But most disturbing are the alleged comments of the (Muslim) prison chaplain to the effect that the plaintiff should convert to Islam if he wanted full access to his religious rights.
Interestingly, the opinion cites DeHart v. Horn in stating that:
"[t]he mere assertion of a religious belief does not automatically trigger First Amendment protections, however. To the contrary, only those beliefs which are both sincerely held and religious in nature are entitled to constitutional protection."On the same day that opinion was published, the US Supreme Court published Holt v. Hobbs, which in many ways turned the court's interpretation of RLUIPA (the Religious Land Use and Institutionalized Persons Act) on its head. As Howard Friedman of the award-winning Religion Clause blog put it:
"Those who follow Religion Clause's weekly summary of prisoner free exercise cases know that inmates professing a wide variety of religious beliefs seek religious accommodations relating to grooming, clothing, possession of religious items, worship space, congregate religious services, religious dietary restrictions, and more.

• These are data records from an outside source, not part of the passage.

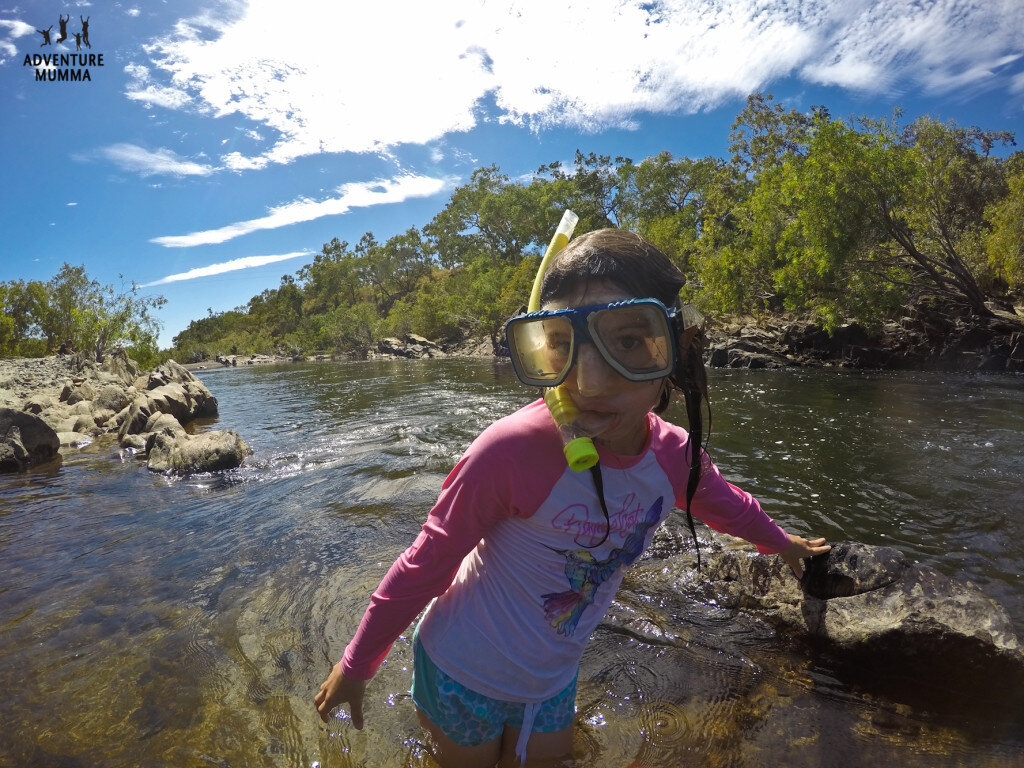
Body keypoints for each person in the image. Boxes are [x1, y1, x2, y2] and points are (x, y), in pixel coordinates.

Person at [315, 227, 830, 767]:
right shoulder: (510, 452)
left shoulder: (673, 457)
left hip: (552, 678)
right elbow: (430, 560)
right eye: (561, 345)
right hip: (461, 666)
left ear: (676, 350)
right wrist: (355, 666)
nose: (588, 382)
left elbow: (725, 505)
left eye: (628, 341)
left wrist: (783, 545)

The Supreme Court has now reaffirmed the conclusion of most courts that an inmate may invoke RLUIPA to require accommodation of a totally idiosyncratic belief-- so long as it is sincerely held. Religious visions shared by no one else apparently still qualify."That could indeed have an implication for Planker v. Christie, not to mention many other religious-based lawsuits that rely on RLUIPA as their basis.